The Commuter

The Commuter serves as the most recent staple of the Liam-Neeson-action-thriller genre, appropriately directed by Jaume Collet-Serra (with whom this marks his fourth collaboration). Although this well-trodden path leads to an entirely predictable plot and a stripped-down script, the film just about gratifies the everyday moviegoer through enough momentum and action-packed scenes that the audience will not ponder at the innumerable unanswered questions.

Michael McCauley (Neeson) has been fired from his job as an insurance salesman. He’s at the end of his tether. Tolerating an exhaustive humdrum morning routine and an empty bank account (despite living in a rather large house), McCauley repeatedly bickers with his wife (Elizabeth McGovern, unfairly subjected to an insignificantly small role) over money. Sound like the valiant Neeson we are familiar with? No? Just you wait. After being offered $100,000 by a peculiar dame (Vera Farmiga, effectively deployed with the same mysterious charm as in Bates Motel) on his train home, McCauley must find and report a witness to a murder. Running for 90 minutes, all must be done before the final stop in this almost real-life Hitchcockian race against time.

Alas, let the chaos unfold. The film sees Neeson magnificently transform into his familiar senior hero action role, jumping between carriages and throwing men out of windows in attempt to save the passengers from ‘them’. But who are ‘they’? Why have they chosen McCauley?

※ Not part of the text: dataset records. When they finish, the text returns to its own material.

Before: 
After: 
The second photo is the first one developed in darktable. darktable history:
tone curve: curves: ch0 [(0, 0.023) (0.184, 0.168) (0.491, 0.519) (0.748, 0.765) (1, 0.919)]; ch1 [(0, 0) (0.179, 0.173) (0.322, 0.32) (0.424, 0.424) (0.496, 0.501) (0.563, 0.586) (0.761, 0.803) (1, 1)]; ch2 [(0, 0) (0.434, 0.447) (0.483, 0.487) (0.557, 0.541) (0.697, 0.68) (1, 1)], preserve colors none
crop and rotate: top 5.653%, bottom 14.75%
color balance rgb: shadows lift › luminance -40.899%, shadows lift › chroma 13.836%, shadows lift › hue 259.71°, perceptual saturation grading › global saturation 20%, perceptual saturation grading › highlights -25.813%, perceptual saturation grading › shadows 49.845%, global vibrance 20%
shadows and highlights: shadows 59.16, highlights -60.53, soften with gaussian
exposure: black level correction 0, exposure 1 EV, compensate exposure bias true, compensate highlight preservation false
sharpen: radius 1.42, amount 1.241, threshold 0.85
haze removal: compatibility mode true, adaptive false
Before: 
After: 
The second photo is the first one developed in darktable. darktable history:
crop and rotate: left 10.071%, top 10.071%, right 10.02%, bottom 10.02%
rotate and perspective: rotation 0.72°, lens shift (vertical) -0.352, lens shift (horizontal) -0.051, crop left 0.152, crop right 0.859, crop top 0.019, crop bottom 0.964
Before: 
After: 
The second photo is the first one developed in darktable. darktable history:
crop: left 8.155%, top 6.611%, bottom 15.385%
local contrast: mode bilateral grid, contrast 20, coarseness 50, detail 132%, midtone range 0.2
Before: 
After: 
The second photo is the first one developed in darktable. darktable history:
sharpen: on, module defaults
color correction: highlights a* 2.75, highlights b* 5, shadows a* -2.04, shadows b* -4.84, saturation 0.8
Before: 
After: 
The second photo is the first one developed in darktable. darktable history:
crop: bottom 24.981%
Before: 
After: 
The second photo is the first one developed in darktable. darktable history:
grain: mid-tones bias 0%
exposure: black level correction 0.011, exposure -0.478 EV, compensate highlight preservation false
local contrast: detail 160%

What is going on? These questions left me feeling unsatisfied and confused, irritated that the filmmakers had not fully explained the film’s premise. The exceedingly dubious sequence of events can only build suspense if its audience believe its film’s working-class protagonist would subject a fellow passenger to perilous danger as consequence of his financial slump.

Nonetheless, the cinematography proves a success, and despite the confined space of a train, Bafta-winning cinematographer Paul Cameron excites his audience through uninterrupted, graceful camera movements. One particularly successful fast-forward cut shows the camera expanding backwards throughout the train’s carriages and crowds as Neeson is subjected to an extensive game of ‘guess the witness’.

All in all, the film is carried through by Neeson’s impressive performance, hitting his problems on the head like always as the audience longingly waits for the baddies to be conquered. I can assure you that The Commuter will keep you on the edge of your seat just enough to watch it from start to finish, providing that you don’t ask too many questions and give yourself over to its silliness.

Film reviewed at Cineworld, Edinburgh.